Looking north on West Peachtree St toward Pershing Point - late ’70s vs now. A fine, if grungy, collection of early 20th century apartment buildings replaced by blank walls and grass. Way to go!
The northeast corner of West Peachtree St at 17th Street in what I assume was the late ’70s/early ’80s. The source of this photo has a really great collection of images from Atlanta’s punk scene.
West Peachtree Street looking toward Pershing Point in 1948. See the now and then transformation at WhatWasThere. Midtown Atlanta.
“Mixed-use project an apartment developer’s turning point” (1998)
Apartment developer John A. Williams has one great regret in his career —- demolishing the block known as Pershing Point on the northern edge of Midtown.
Up until the mid-1980s, Pershing Point was one of the most vibrant communities in Atlanta with 300 apartments in a half-dozen historic buildings with street-level grocery stores, a pharmacy, retail shops, restaurants and bars.

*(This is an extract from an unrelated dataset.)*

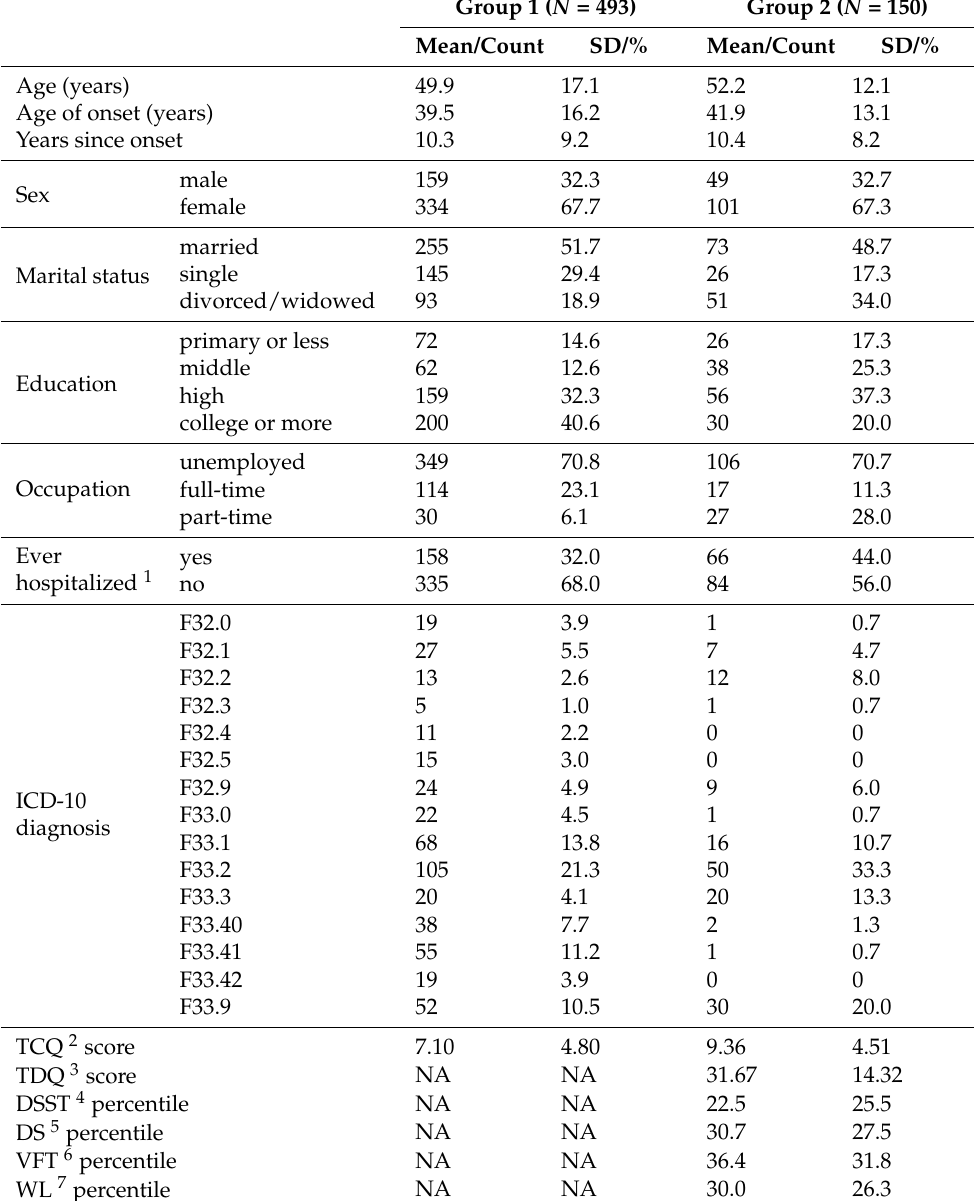
Table 2. Socio-demographics and characteristics of participants by group.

They all sat on a compact, triangular block bounded by Peachtree and West Peachtree where the headquarters of National Service Industries is now located.
“Bohemia central: Pershing Point Hotel gave gays, others a place to fully express themselves” (2006)
As Leslie Jordan’s mama pulled up to the Pershing Point Hotel in 1974 to see her teenage son’s new Atlanta home, she had a visitor’s common reaction.
A devout Southern Baptist “with the perfect flip hairdo,” his mother took one look at the dilapidated structure and the odd assortment of characters loitering out front, promptly locked her doors and gunned the engine.
“My mother would not get out of the car,” the diminutive actor, now 51, recalls, laughing.